We may romanticize that image, but I am afraid that Mary and Joseph may have been singing, “We need a Little Christmas, right this very minute” on the night of Jesus’ birth. After all this wasn’t the way they imagined their infant son would enter the world.  They came to Joseph’s home in Bethlehem expecting to be welcomed by family. They anticipated they would be offered a guest room with distant relatives, but instead we read that there was no room for them.

No place for the King of Kings, the Prince of Peace, the Mighty Counselor to lay he sweet head?
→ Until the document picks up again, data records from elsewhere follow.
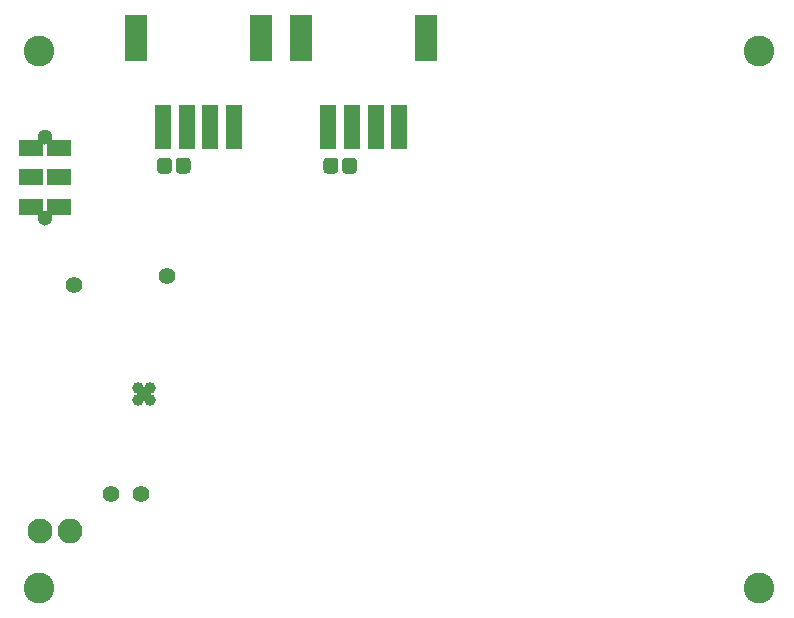
<source format=gbs>
G04 #@! TF.GenerationSoftware,KiCad,Pcbnew,5.1.6-c6e7f7d~86~ubuntu18.04.1*
G04 #@! TF.CreationDate,2020-07-16T01:51:11+09:00*
G04 #@! TF.ProjectId,WioTerminal_BatteryChassisAAA,57696f54-6572-46d6-996e-616c5f426174,rev?*
G04 #@! TF.SameCoordinates,PX206cc80PYfe6f74f0*
G04 #@! TF.FileFunction,Soldermask,Bot*
G04 #@! TF.FilePolarity,Negative*
%FSLAX46Y46*%
G04 Gerber Fmt 4.6, Leading zero omitted, Abs format (unit mm)*
G04 Created by KiCad (PCBNEW 5.1.6-c6e7f7d~86~ubuntu18.04.1) date 2020-07-16 01:51:11*
%MOMM*%
%LPD*%
G01*
G04 APERTURE LIST*
%ADD10C,2.600000*%
%ADD11C,2.100000*%
%ADD12O,2.100000X2.100000*%
%ADD13C,1.000000*%
%ADD14C,1.300000*%
%ADD15R,2.000000X1.400000*%
%ADD16R,1.400000X3.800000*%
%ADD17R,1.900000X4.000000*%
%ADD18C,1.400000*%
G04 APERTURE END LIST*
D10*
X-30500000Y22750000D03*
X-30500000Y-22750000D03*
X30500000Y-22750000D03*
X30500000Y22750000D03*
D11*
X-30400000Y-17900000D03*
D12*
X-27860000Y-17900000D03*
D13*
X-21600000Y-6300000D03*
X-22100000Y-6800000D03*
X-22100000Y-5800000D03*
X-21100000Y-6800000D03*
X-21100000Y-5800000D03*
D14*
X-30000000Y8600000D03*
X-30000000Y15400000D03*
D15*
X-28800000Y9500000D03*
X-28800000Y12000000D03*
X-28800000Y14500000D03*
X-31200000Y14500000D03*
X-31200000Y9500000D03*
X-31200000Y12000000D03*
G36*
G01*
X-5150000Y13356250D02*
X-5150000Y12643750D01*
G75*
G02*
X-5468750Y12325000I-318750J0D01*
G01*
X-6106250Y12325000D01*
G75*
G02*
X-6425000Y12643750I0J318750D01*
G01*
X-6425000Y13356250D01*
G75*
G02*
X-6106250Y13675000I318750J0D01*
G01*
X-5468750Y13675000D01*
G75*
G02*
X-5150000Y13356250I0J-318750D01*
G01*
G37*
G36*
G01*
X-3575000Y13356250D02*
X-3575000Y12643750D01*
G75*
G02*
X-3893750Y12325000I-318750J0D01*
G01*
X-4531250Y12325000D01*
G75*
G02*
X-4850000Y12643750I0J318750D01*
G01*
X-4850000Y13356250D01*
G75*
G02*
X-4531250Y13675000I318750J0D01*
G01*
X-3893750Y13675000D01*
G75*
G02*
X-3575000Y13356250I0J-318750D01*
G01*
G37*
G36*
G01*
X-17662500Y13356250D02*
X-17662500Y12643750D01*
G75*
G02*
X-17981250Y12325000I-318750J0D01*
G01*
X-18618750Y12325000D01*
G75*
G02*
X-18937500Y12643750I0J318750D01*
G01*
X-18937500Y13356250D01*
G75*
G02*
X-18618750Y13675000I318750J0D01*
G01*
X-17981250Y13675000D01*
G75*
G02*
X-17662500Y13356250I0J-318750D01*
G01*
G37*
G36*
G01*
X-19237500Y13356250D02*
X-19237500Y12643750D01*
G75*
G02*
X-19556250Y12325000I-318750J0D01*
G01*
X-20193750Y12325000D01*
G75*
G02*
X-20512500Y12643750I0J318750D01*
G01*
X-20512500Y13356250D01*
G75*
G02*
X-20193750Y13675000I318750J0D01*
G01*
X-19556250Y13675000D01*
G75*
G02*
X-19237500Y13356250I0J-318750D01*
G01*
G37*
D16*
X0Y16300000D03*
X-2000000Y16300000D03*
X-4000000Y16300000D03*
X-6000000Y16300000D03*
D17*
X-8300000Y23800000D03*
X2300000Y23800000D03*
X-11700000Y23800000D03*
X-22300000Y23800000D03*
D16*
X-20000000Y16300000D03*
X-18000000Y16300000D03*
X-16000000Y16300000D03*
X-14000000Y16300000D03*
D18*
X-21900000Y-14800000D03*
X-24400000Y-14800000D03*
X-19700000Y3700000D03*
X-27500000Y2900000D03*
M02*

</source>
No room for such a poor family in any home; no room for them except where gold had to clank to open doors and silks and satins and uniforms had to shine to win a bed.  Instead, Mary and Joseph found refuge on a lower floor of a home where the animals slept.  The animals at least would not object to their coming and sharing their straw.  And in the bone-chilling rawness of it all and the heartrending poverty and meanness of such surroundings, the Word became flesh.  God entered into the world to be enrolled on the Emperor’s tax rolls- with no soundtrack of favorite Christmas songs playing softly in the background.  Jesus did not weep in angry fury at being thrust out into the world.  He did not scream at the coarseness of the improvised swaddling clothes.  He did not whimper as he was laid on prickly straw nor did he sob himself to sleep at the rough planking of his manger bed.  The Son of the Father from all eternity, the one through whom all things came into being, emptied himself and became man.

Now you may be wondering, so why would God send his only- begotten Son to be born in a place where animals were kept and then laid in a manger? How can that be good news?  Surely, Jesus, who was greater than the Emperor in Rome deserved a more fitting setting in the most elegant of surroundings. Surprisingly, my friends, it is in that story we find our greatest hope for those moment when we need a little Christmas, right this very minute – throughout the year – and not just in December. Jesus’ humble birth in Bethlehem proclaims an amazing message to all of us. Our loving and all-powerful God knowingly chose to abandon the majesty of heaven to come to you and to be with you – in those darkest moments of life.  But instead of coming to earth as a privileged, entitled ruler, Jesus was born in meekness, as one of us.  Jesus is not like the distant Emperor Augustus in Rome. Jesus is approachable, accessible, available, and no palace gates bar the way to him; no ring of guards prevents you from coming to him.

Martin Luther once wrote in a sermon for Christmas, “If Christ had arrived with trumpets and lain in a cradle of gold, his birth would have been a splendid affair. But it would not be a comfort to me. He was rather to lie in the lap of a poor maiden and be thought of little significance in the eyes of the world. Now I can come to him.”

My friends, in those moment when you need a little Christmas, right this very minute, come to the manger again and again. And remember that after the twelve days of Christmas, it doesn’t have to be boxed up and packed away for another year. The manger is the good news that God has come to dwell with us and walks with us. And there you will discover within its bed of straw a God who loves and cares for you this Christmas and every day.  Amen.

May the peace of God which passes all understanding keep your hearts and minds in Christ Jesus.  Amen.